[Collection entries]
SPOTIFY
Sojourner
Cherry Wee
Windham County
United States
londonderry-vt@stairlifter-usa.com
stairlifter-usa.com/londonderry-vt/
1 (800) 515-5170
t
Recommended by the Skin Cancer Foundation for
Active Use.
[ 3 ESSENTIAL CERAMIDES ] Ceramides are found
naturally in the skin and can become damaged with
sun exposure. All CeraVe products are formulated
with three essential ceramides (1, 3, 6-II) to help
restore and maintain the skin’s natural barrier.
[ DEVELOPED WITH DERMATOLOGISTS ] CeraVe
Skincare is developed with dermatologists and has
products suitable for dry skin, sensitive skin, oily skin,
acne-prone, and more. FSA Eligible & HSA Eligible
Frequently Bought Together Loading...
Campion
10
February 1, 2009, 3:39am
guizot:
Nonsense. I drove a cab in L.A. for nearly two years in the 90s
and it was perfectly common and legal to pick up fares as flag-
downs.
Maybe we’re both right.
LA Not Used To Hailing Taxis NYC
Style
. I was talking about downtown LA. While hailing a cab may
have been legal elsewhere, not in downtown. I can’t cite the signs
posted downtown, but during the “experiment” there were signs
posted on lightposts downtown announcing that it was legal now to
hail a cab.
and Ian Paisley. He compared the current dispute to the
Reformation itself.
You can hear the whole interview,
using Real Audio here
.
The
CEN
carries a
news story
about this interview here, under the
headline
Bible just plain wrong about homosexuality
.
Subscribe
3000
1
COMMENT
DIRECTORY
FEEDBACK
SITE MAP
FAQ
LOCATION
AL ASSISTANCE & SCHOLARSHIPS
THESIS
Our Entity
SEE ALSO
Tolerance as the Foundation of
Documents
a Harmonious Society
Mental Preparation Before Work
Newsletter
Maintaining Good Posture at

Work item -
Retype the data. Every line must match the original exactly.

Exercise result -
SPOTIFY
Sojourner
Cherry Wee
Windham County
United States
londonderry-vt@stairlifter-usa.com
stairlifter-usa.com/londonderry-vt/
1 (800) 515-5170
t
Recommended by the Skin Cancer Foundation for
Active Use.
[ 3 ESSENTIAL CERAMIDES ] Ceramides are found
naturally in the skin and can become damaged with
sun exposure. All CeraVe products are formulated
with three essential ceramides (1, 3, 6-II) to help
restore and maintain the skin’s natural barrier.
[ DEVELOPED WITH DERMATOLOGISTS ] CeraVe
Skincare is developed with dermatologists and has
products suitable for dry skin, sensitive skin, oily skin,
acne-prone, and more. FSA Eligible & HSA Eligible
Frequently Bought Together Loading...
Campion
10
February 1, 2009, 3:39am
guizot:
Nonsense. I drove a cab in L.A. for nearly two years in the 90s
and it was perfectly common and legal to pick up fares as flag-
downs.
Maybe we’re both right.
LA Not Used To Hailing Taxis NYC
Style
. I was talking about downtown LA. While hailing a cab may
have been legal elsewhere, not in downtown. I can’t cite the signs
posted downtown, but during the “experiment” there were signs
posted on lightposts downtown announcing that it was legal now to
hail a cab.
and Ian Paisley. He compared the current dispute to the
Reformation itself.
You can hear the whole interview,
using Real Audio here
.
The
CEN
carries a
news story
about this interview here, under the
headline
Bible just plain wrong about homosexuality
.
Subscribe
3000
1
COMMENT
DIRECTORY
FEEDBACK
SITE MAP
FAQ
LOCATION
AL ASSISTANCE & SCHOLARSHIPS
THESIS
Our Entity
SEE ALSO
Tolerance as the Foundation of
Documents
a Harmonious Society
Mental Preparation Before Work
Newsletter
Maintaining Good Posture at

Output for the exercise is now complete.